Excerpt:
══════════
Pulmonary Valve Replacement in Tetralogy of Fallot
Impact on Survival and Ventricular Tachycardia
Background— Pulmonary valve replacement (PVR) in repaired tetralogy of Fallot (TOF) reduces pulmonary regurgitation and decreases right ventricular (RV) dilation, but its long-term impact on ventricular tachycardia (VT) and mortality is unknown. This study aimed to determine the incidence of death and VT in TOF after PVR and to test the hypothesis that PVR leads to improvement in these outcomes.
Methods and Results— A total of 98 patients with TOF and late PVR for RV dilation were identified. Matched control subjects were identified for 77 of these patients; control subjects had TOF with RV dilation but no PVR. Matching was done by age (±2 years) and baseline QRS duration (±30 ms). No significant differences were found in age, QRS duration, type or decade of initial repair, age at TOF repair, or presence of pre-PVR VT between the 2 groups; limited echocardiographic and magnetic resonance imaging data showed no difference in left ventricular function but more RV dilation among PVR patients than control subjects. In the PVR group, 13 events occurred over 272 patient-years. No significant change in QRS duration was seen for any group. Overall 5- and 10-year freedom from death, VT, or both was 80% and 41%, respectively. In the matched comparison, no significant differences were seen in VT, death, or combined VT and/or death (P=0.32, P=0.06 [nearly favoring controls], and P=0.21).
══════════
Exercise directions: In the abstract on pulmonary valve replacement, how many patients with tetralogy of Fallot and late valve replacement were identified? The items after this point come from a separate source, not from the abstract.

[Collected data]
══════════
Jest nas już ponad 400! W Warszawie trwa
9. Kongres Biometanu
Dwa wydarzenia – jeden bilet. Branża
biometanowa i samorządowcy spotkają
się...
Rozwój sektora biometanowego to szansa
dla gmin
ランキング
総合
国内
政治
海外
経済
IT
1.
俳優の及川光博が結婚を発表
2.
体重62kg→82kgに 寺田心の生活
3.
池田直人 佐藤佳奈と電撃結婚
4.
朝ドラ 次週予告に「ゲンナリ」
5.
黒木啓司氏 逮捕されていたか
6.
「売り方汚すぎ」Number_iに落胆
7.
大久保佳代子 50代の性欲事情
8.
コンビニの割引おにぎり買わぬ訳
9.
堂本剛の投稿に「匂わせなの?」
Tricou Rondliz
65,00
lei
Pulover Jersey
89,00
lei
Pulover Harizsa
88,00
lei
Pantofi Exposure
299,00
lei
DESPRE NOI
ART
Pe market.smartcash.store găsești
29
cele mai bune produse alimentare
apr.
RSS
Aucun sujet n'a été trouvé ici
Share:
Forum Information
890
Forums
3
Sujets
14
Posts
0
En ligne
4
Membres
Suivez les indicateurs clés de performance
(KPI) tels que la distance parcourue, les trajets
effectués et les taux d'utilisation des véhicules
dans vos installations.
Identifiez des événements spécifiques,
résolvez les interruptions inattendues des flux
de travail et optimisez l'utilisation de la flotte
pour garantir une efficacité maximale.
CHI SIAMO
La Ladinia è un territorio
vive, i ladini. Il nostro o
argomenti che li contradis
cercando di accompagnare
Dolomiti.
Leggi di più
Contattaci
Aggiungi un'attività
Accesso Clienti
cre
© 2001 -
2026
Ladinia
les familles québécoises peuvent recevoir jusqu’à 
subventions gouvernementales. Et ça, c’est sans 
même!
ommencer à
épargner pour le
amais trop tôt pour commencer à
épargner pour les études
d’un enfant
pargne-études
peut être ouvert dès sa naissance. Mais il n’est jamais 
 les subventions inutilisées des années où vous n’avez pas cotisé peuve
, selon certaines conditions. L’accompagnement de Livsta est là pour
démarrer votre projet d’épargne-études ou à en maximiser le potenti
══════════
Solution for this task: 98 patients